## Document extract
Sabaska's Tale
J.A. Campbell
Tales of the Travelers #1
fantasy/ya
******
Cover - Isn't that a beautiful cover? I love everything about it - the horse, the landscape, the sky...the colors ...Hell, I love the writing font! The cover is from the real life horse, Sabaska, owned by Campbell (r.i.p., Sabaska - and hope you're running with other horses up there)
an excerpt can be found here and by clicking on the book cover
Sigh.... I knew going in that this book has a very real horse as inspiration. So the story already had some meaning for me. I also, like many young girls growing up, always loved the thought of a horse understanding everything you felt, or said. My sister was the one who absolutely LOVED horses, I always thought they were pretty magnificent beings, all big and beautiful and full of muscles and strength.....and my sister had many, many model horses that we used as horses for our barbie dolls.....

## Data below

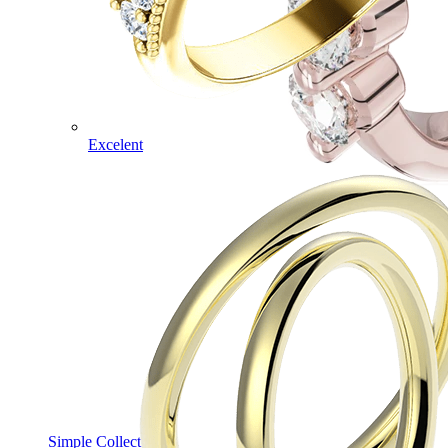
Excelent
Simple Collection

## Problem requirements
Write the next part of the review of Sabaska's Tale, continuing after its last sentence. The material was drawn from a separate source.

## Response area
Anyway - I read an earlier incarnation of this story and enjoyed it, but J.A. Campbell took that story and turned it on its ear, coming up with a better streamline and tightened up story. I really liked the other version - and this book is different, yet still has the basic villain and dangers as the original. Seriously - if you have a young teen, older teen, Hell - IF YOU were ever a fan of horses, get this story. You'll enjoy it.
Premise - Anna had this grandma who she was always very close with (already this reverberates with me, because I like to think that my granddaughter and I are pretty close - of course she's six years old, plenty of time), and has spent many summers with said gramma, riding horses and being with gramma. Gramma had a horse ranch - many horses, complete with a pretty sweet stable, and plenty of land for the horses. Unfortunately, Gramma has been in a fatal ....accident.... and now Anna is spending the summer at her house, selling off some of the horses and grieving for her lost grandmother.
This is where the trouble starts...
So - at first the book seems like it's going to be about a girl, and her growth over the summer; having to deal with her gramma's horses, her death, her estate, etc. Seems like the book is going to be about her coming of age....and it is...Kind of.
She's meeting prospective buyers, some of them nice, one not so nice. She has been working with Cody, a young man that her gramma had previously hired to help with the stable. She's exercising the horses and beginning to notice some of the odd things her gramma has left behind when suddenly...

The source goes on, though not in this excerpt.